-- Opening Marker --

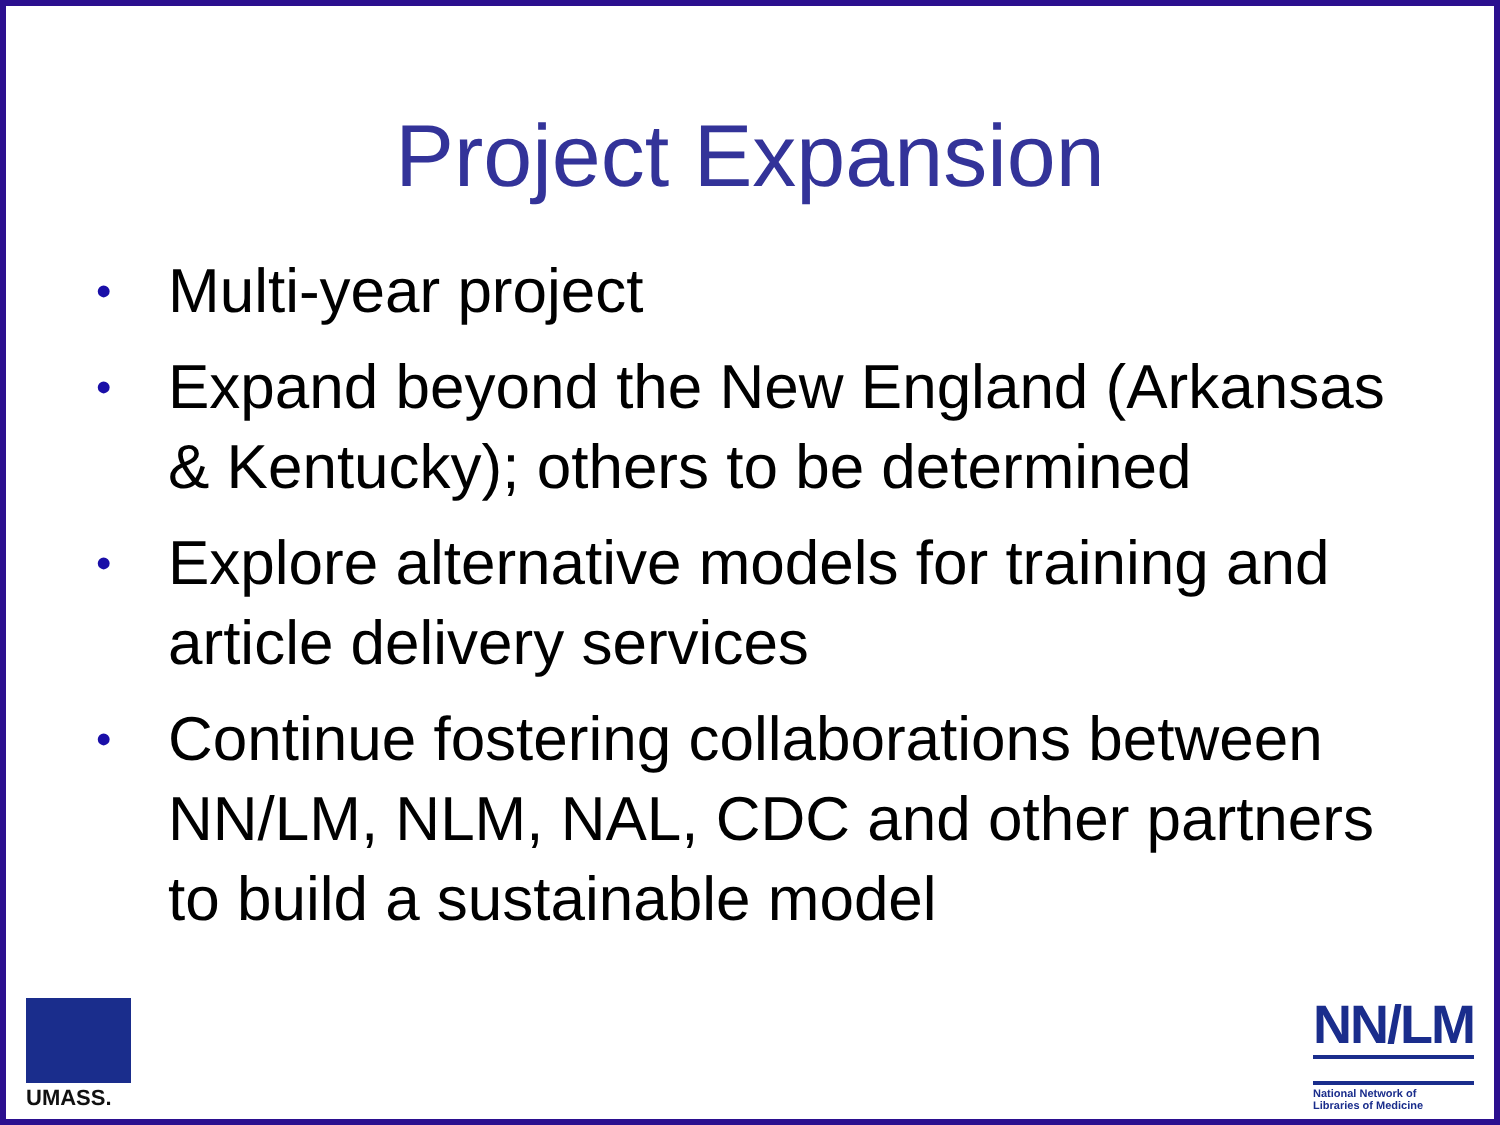Project Expansion
• Multi-year project
• Expand beyond the New England (Arkansas & Kentucky); others to be determined
• Explore alternative models for training and article delivery services
• Continue fostering collaborations between NN/LM, NLM, NAL, CDC and other partners to build a sustainable model
UMASS.
NN/LM
National Network of
Libraries of Medicine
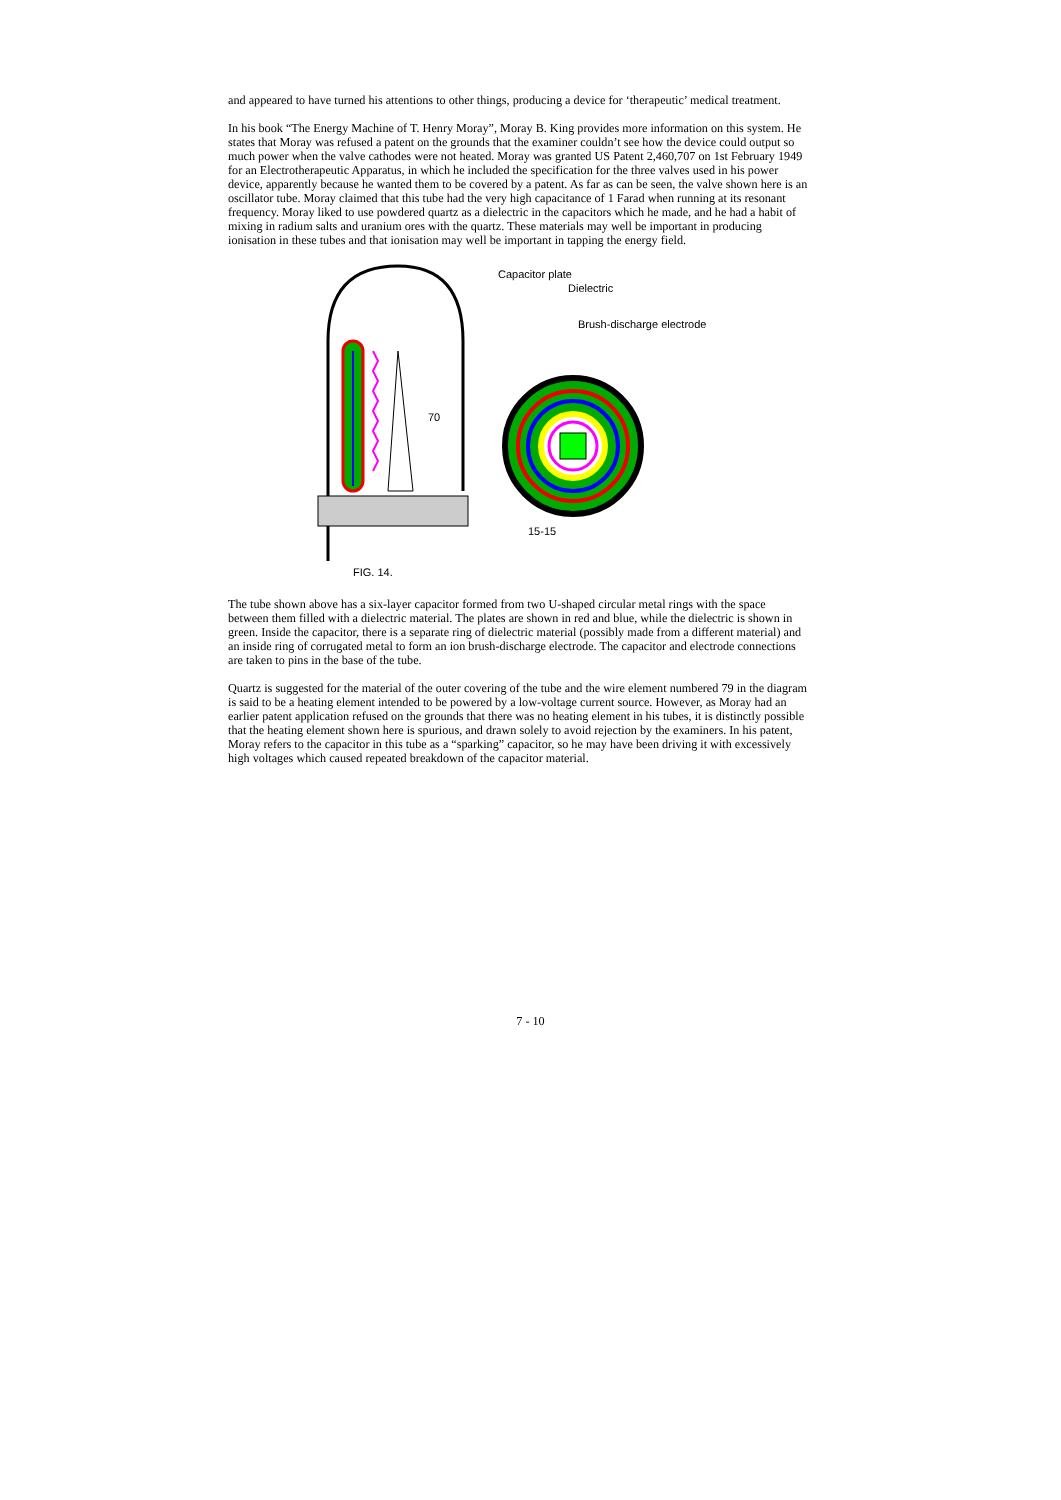and appeared to have turned his attentions to other things, producing a device for ‘therapeutic’ medical treatment.
In his book “The Energy Machine of T. Henry Moray”, Moray B. King provides more information on this system. He states that Moray was refused a patent on the grounds that the examiner couldn’t see how the device could output so much power when the valve cathodes were not heated. Moray was granted US Patent 2,460,707 on 1st February 1949 for an Electrotherapeutic Apparatus, in which he included the specification for the three valves used in his power device, apparently because he wanted them to be covered by a patent. As far as can be seen, the valve shown here is an oscillator tube. Moray claimed that this tube had the very high capacitance of 1 Farad when running at its resonant frequency. Moray liked to use powdered quartz as a dielectric in the capacitors which he made, and he had a habit of mixing in radium salts and uranium ores with the quartz. These materials may well be important in producing ionisation in these tubes and that ionisation may well be important in tapping the energy field.
70
FIG. 14.
Capacitor plate
Dielectric
Brush-discharge electrode
15-15
The tube shown above has a six-layer capacitor formed from two U-shaped circular metal rings with the space between them filled with a dielectric material. The plates are shown in red and blue, while the dielectric is shown in green. Inside the capacitor, there is a separate ring of dielectric material (possibly made from a different material) and an inside ring of corrugated metal to form an ion brush-discharge electrode. The capacitor and electrode connections are taken to pins in the base of the tube.
Quartz is suggested for the material of the outer covering of the tube and the wire element numbered 79 in the diagram is said to be a heating element intended to be powered by a low-voltage current source. However, as Moray had an earlier patent application refused on the grounds that there was no heating element in his tubes, it is distinctly possible that the heating element shown here is spurious, and drawn solely to avoid rejection by the examiners. In his patent, Moray refers to the capacitor in this tube as a “sparking” capacitor, so he may have been driving it with excessively high voltages which caused repeated breakdown of the capacitor material.
7 - 10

-- Closing Marker --

• [What to produce]:
Nothing but lines that contain "electrode" should appear in the answer. Copy each from the records.

• [Answer area]:
Brush-discharge electrode
The tube shown above has a six-layer capacitor formed from two U-shaped circular metal rings with the space between them filled with a dielectric material. The plates are shown in red and blue, while the dielectric is shown in green. Inside the capacitor, there is a separate ring of dielectric material (possibly made from a different material) and an inside ring of corrugated metal to form an ion brush-discharge electrode. The capacitor and electrode connections are taken to pins in the base of the tube.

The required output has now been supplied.